Brightening red-fruit character. Notes approximating vanilla from the oak aging. (The fact of Chernny Medved having pine and smoked wood appearing as tertiary notes doesn’t hurt the comparison). Both beers have as foundational points the cherries, the vanilla and the stout.
Of course this works. Vanilla plays well with fruits, and especially in cherry form, in a variety of ways: cherry cheesecake, cherry-vanilla ice cream—even, getting closer to stout turf, in the myriad cherry-vanilla colas in existence. Add in that robust chocolate of a heavier stout core, and we’re in the narrower neighborhood of milk chocolate-covered cherries and a classic ice cream sundae. Even for core stouts with profiles deviating well beyond chocolate, aspects of caramel (similarly friendly to fruits and vanilla) and cola (per above) fill in any space just fine.

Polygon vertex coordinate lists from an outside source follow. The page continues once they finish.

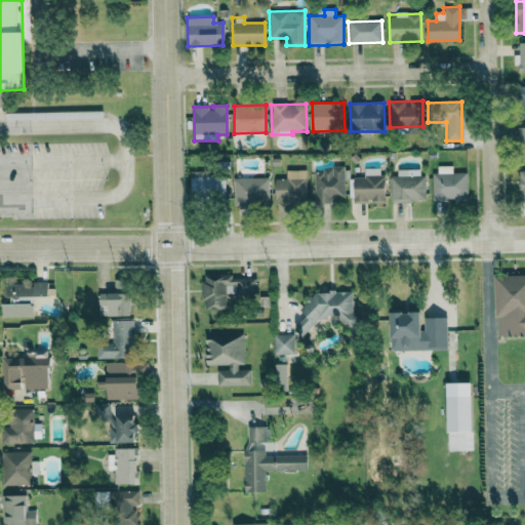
[(434,202),(468,202),(467,173),(452,173),(451,166),(433,166),(434,202)]
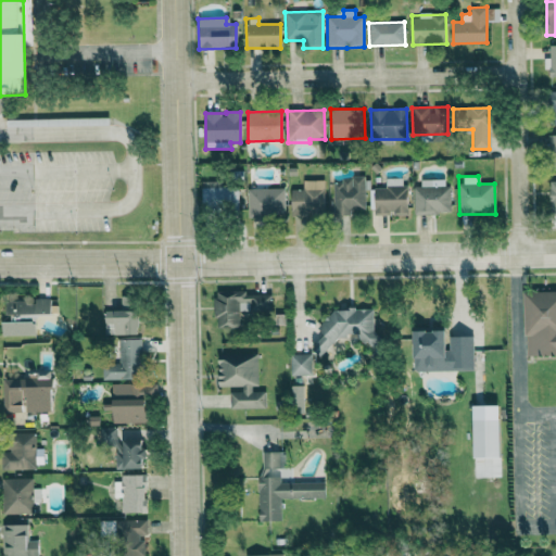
[(332,179),(333,215),(351,215),(351,210),(365,210),(364,178),(332,179)]
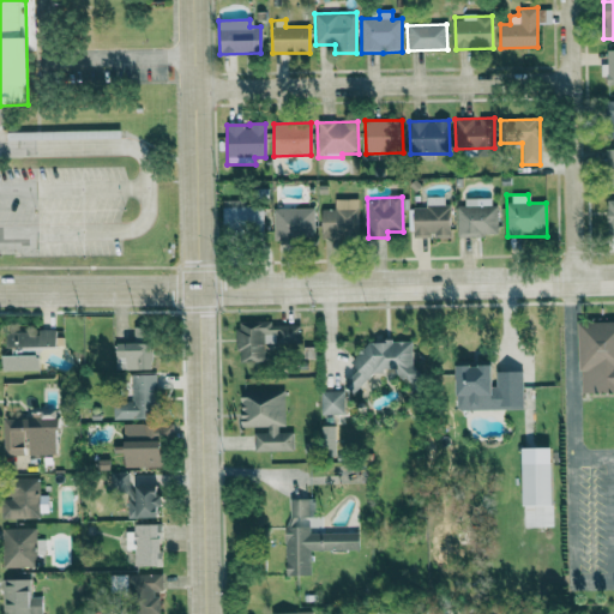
[(449,197),(425,197),(426,208),(409,209),(409,216),(410,216),(411,239),(449,238),(449,197)]
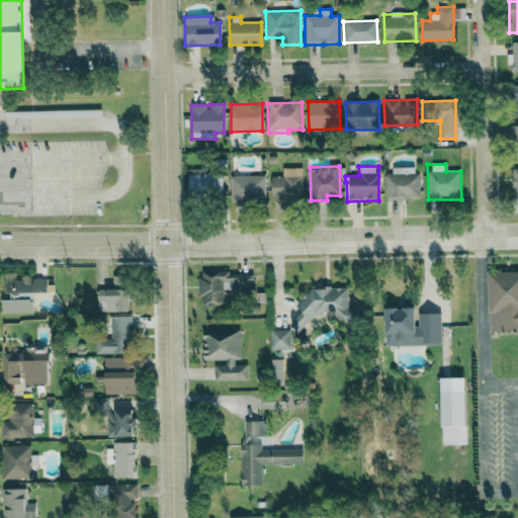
[(303,200),(301,168),(282,168),(282,177),(271,177),(271,201),(303,200)]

Stouts with vanilla-bean additions aren’t as tough to track down (with the majority of vanilla additions going into some sort of stout or porter base). Both Cycle and Cigar City in Florida have multiple vanilla-and-cherry versions of their darker offerings. Alaskan Brewing’s got an occasional baltic porter in its Pilot Series, brewed with black cherries and whole vanilla bean. Others—Ballast Point, Deschutes, Stone—offer up cherry-vanilla options in limited supply.